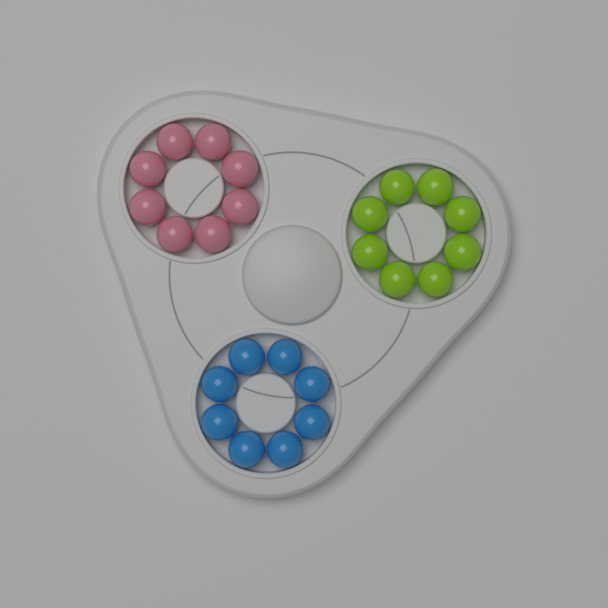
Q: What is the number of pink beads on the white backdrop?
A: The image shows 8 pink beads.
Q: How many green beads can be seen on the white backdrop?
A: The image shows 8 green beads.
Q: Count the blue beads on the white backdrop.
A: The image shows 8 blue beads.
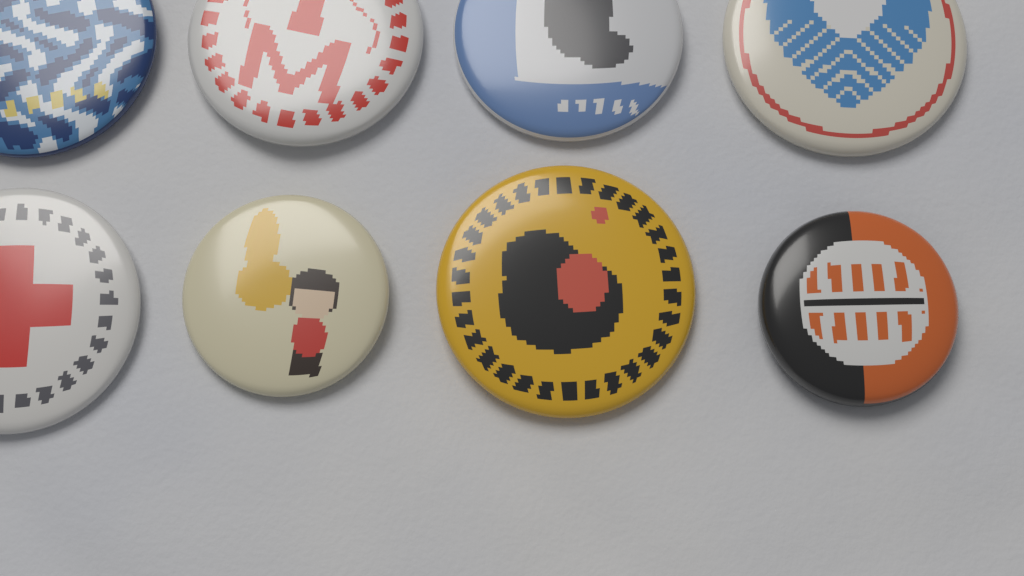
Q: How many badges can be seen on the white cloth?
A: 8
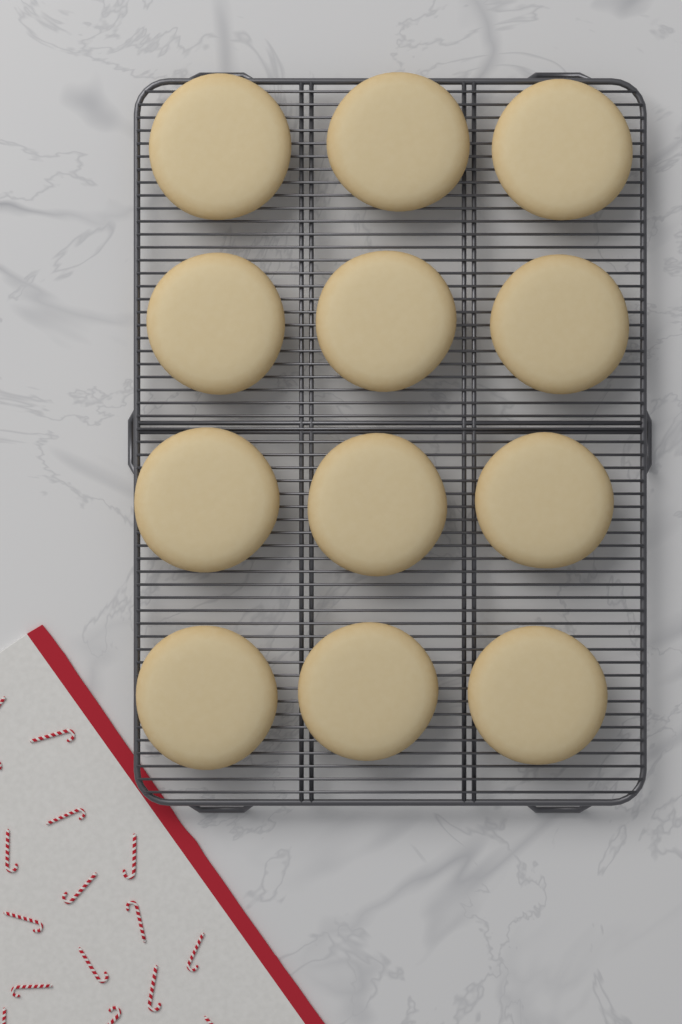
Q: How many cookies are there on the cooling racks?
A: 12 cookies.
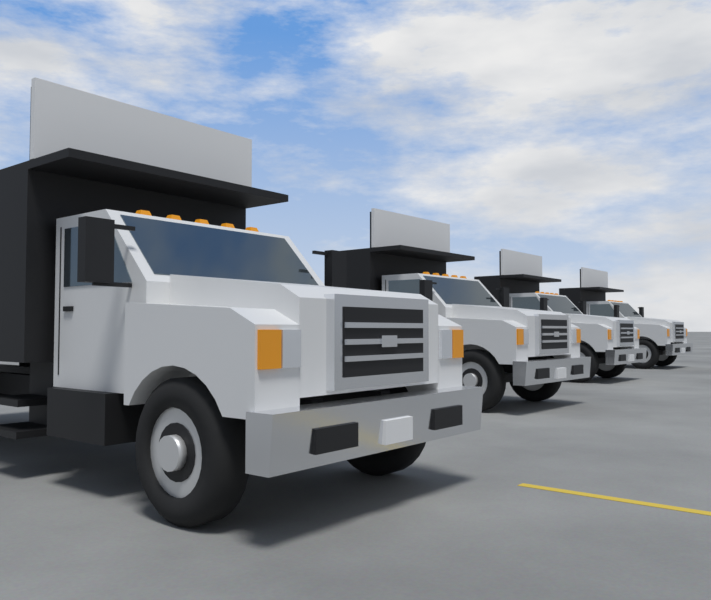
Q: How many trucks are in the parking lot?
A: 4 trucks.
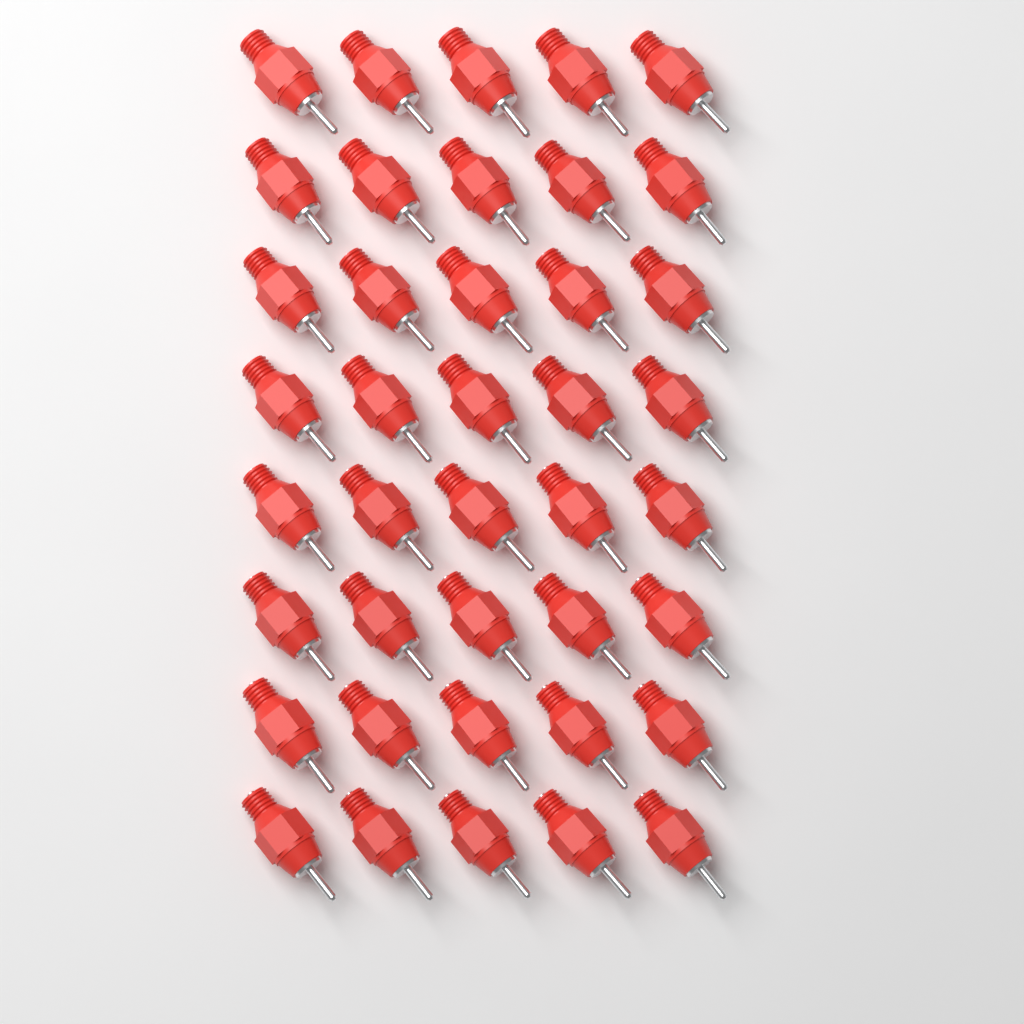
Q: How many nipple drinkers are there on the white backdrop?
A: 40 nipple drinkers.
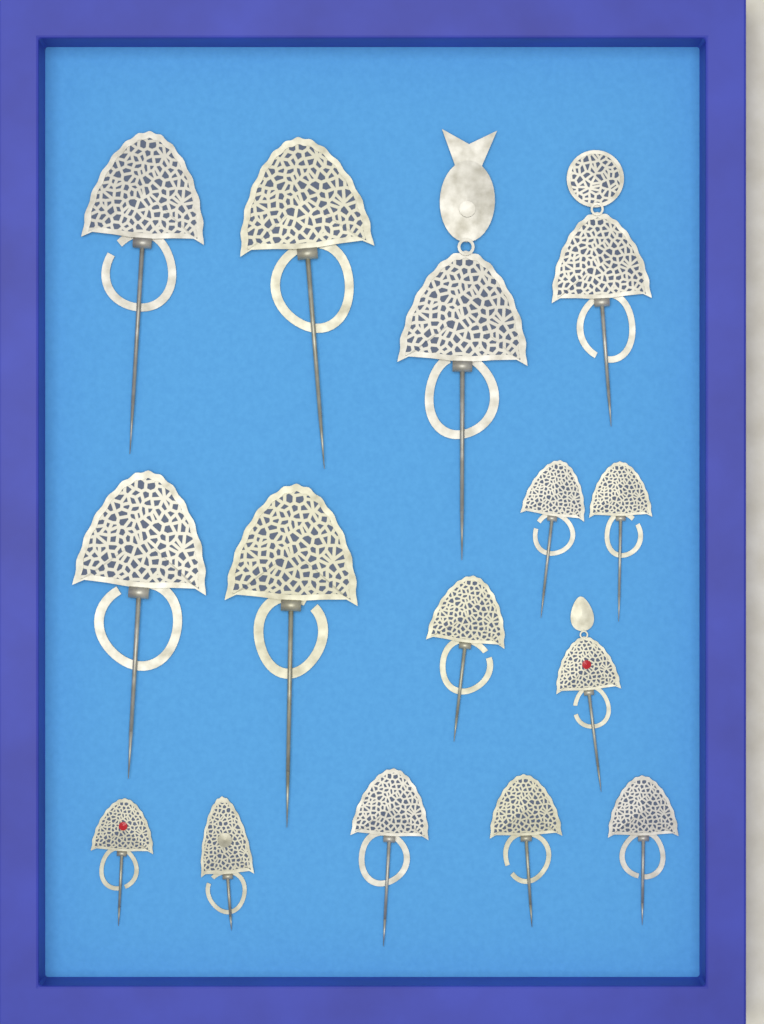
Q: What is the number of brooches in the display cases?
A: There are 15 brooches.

____________________

■ **Task to carry out**:
Please print all of the rows above word for word, leaving out the pictures.

■ **Output below**:
Q: What is the number of pink beads on the white backdrop?
A: The image shows 8 pink beads.
Q: How many green beads can be seen on the white backdrop?
A: The image shows 8 green beads.
Q: Count the blue beads on the white backdrop.
A: The image shows 8 blue beads.
Q: How many badges can be seen on the white cloth?
A: 8
Q: How many cookies are there on the cooling racks?
A: 12 cookies.
Q: How many trucks are in the parking lot?
A: 4 trucks.
Q: How many nipple drinkers are there on the white backdrop?
A: 40 nipple drinkers.
Q: What is the number of brooches in the display cases?
A: There are 15 brooches.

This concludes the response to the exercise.